Top Originator: Wells Fargo’s Jason Wiley

This billion dollar originator worked his way up from the bottom

Top Originator: Wells Fargo’s Jason Wiley

Jason Wiley knows all about competition. As a competitive athlete, he understands that it is hard to be good at anything if you do it halfway. As a home mortgage consultant with Wells Fargo who knows his business “inside and out,” he’s become a valuable resource for clients in Irvine, California.

Wiley does all of the day-to-day communications with his clients on their loans, something that many top producers don’t do, especially in this extremely competitive market.

“I’ve built a little bit of a niche for being a high-end specialist,” he said.

A native Midwesterner, Wiley fell into the world of mortgages after graduating from Minnesota State University and took a job temping with Wells Fargo. He then worked his way into sales, using Wells Fargo’s development opportunity courses to build a lot of connections in California and then moving out west to open a new branch. His first year in sales, Wiley closed $156 million. Now, Wiley does around $200 million in loan volume annually and has surpassed $1 billion for his career. This, at 32 years of age.

It was an unlikely path for someone who didn’t particularly want to be in the mortgage business, but the economy was still recovering from the financial crisis and the path that presented itself just happened to be the right one for Wiley.

“I literally just got my foot in the door and worked harder than everybody. And I think I’m a fairly smart guy, where I just tried to make the best out of every opportunity I had, and then it just kind of blew up.”

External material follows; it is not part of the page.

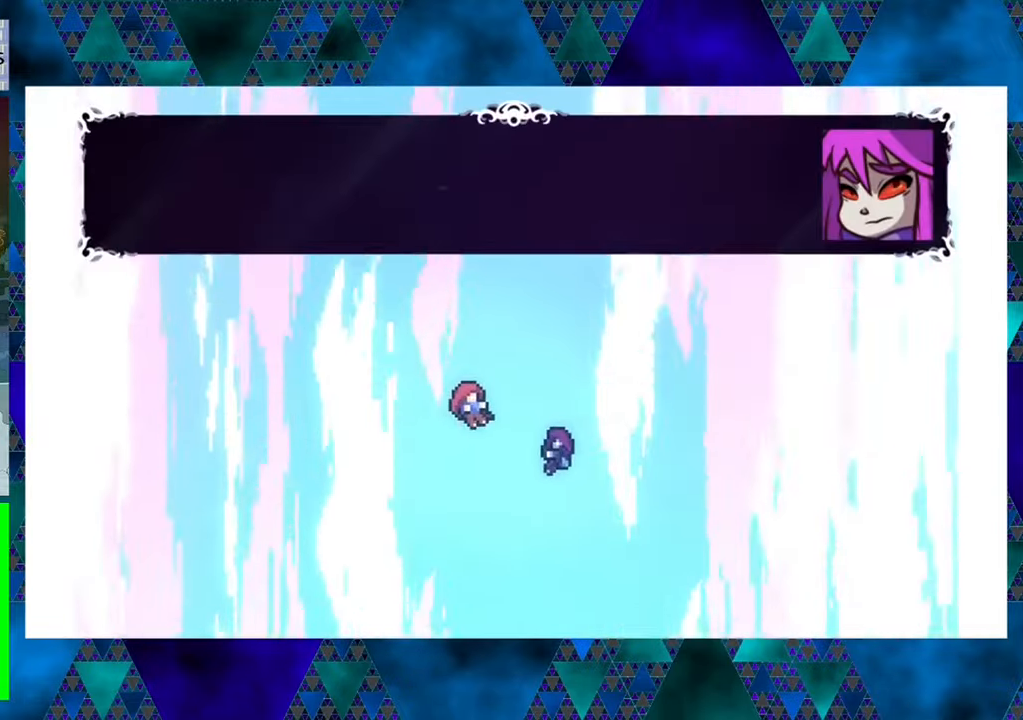
{"buttons": [], "left_stick": "center", "events": []}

Wiley’s strong client base and partnerships have served him well in recent years, and Wiley focuses on ensuring that he’s always providing existing clients and those being referred to him with the utmost in service, including being honest and upfront, setting expectations, and getting the job done.

“It hasn’t been easy in many ways but it’s literally been countless hours, working from when you wake up to you go to sleep. That’s what I’ve been doing to be able to maintain the brand,” Wiley said. “It’s a lot of hard work.”